Caso seja aprovado, o projeto da Política Nacional de Linguagem Simples exigirá que todos os documentos oficiais da administração pública direta e indireta, em todos os níveis — União, Estados, Municípios e Distrito Federal —, sejam redigidos de forma clara e acessível. A proposta busca garantir que as informações públicas sejam compreensíveis para todos os cidadãos, independentemente do nível de escolaridade ou habilidades de leitura.

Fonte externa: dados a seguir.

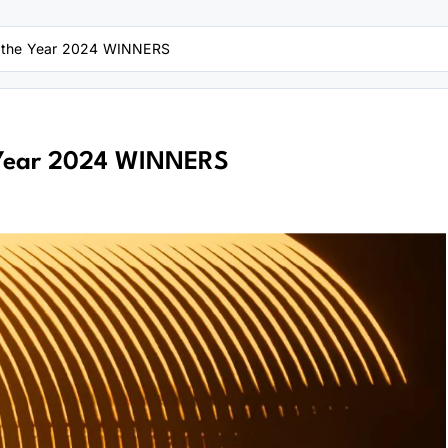
f the Year 2024 WINNERS
 Year 2024 WINNERS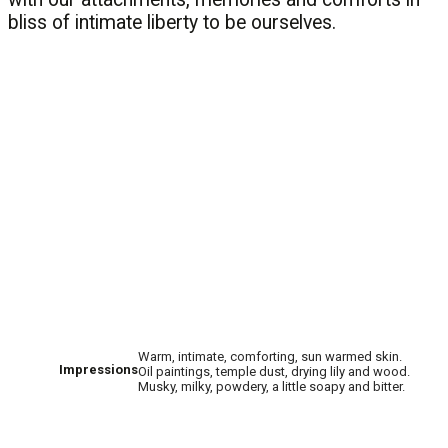
bliss of intimate liberty to be ourselves.
Warm, intimate, comforting, sun warmed skin.
Impressions
Oil paintings, temple dust, drying lily and wood.
Musky, milky, powdery, a little soapy and bitter.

O senador Alessandro Vieira (MDB-SE), relator do projeto, destacou que a adoção de uma linguagem simples promove a democratização do acesso à informação pública. Ele reforçou que a simplificação das comunicações elimina barreiras linguísticas e assegura que pessoas com diferentes níveis de alfabetização possam acessar informações essenciais de maneira equitativa. Em um país tão diverso cultural e educacionalmente como o Brasil, essa medida é um compromisso ético com a transparência e a equidade.

A proposta também considera a implementação da linguagem simples como um passo fundamental para fortalecer a democracia. Tornar as informações públicas mais acessíveis não é apenas uma questão técnica, mas um avanço para consolidar a transparência nos processos governamentais.

De autoria da deputada Erika Kokay (PT-DF), o projeto já foi aprovado pelas Comissões de Comunicação e Direito Digital e de Transparência, Fiscalização e Controle do Senado. A próxima etapa será a votação no plenário, prevista para o início de fevereiro, logo após o término do recesso parlamentar. O pedido de urgência reforça a possibilidade de uma rápida tramitação.

A proposta é vista como uma ferramenta importante para ampliar o acesso à informação pública, fortalecer a cidadania e consolidar a comunicação entre o governo e a população de maneira mais justa e inclusiva.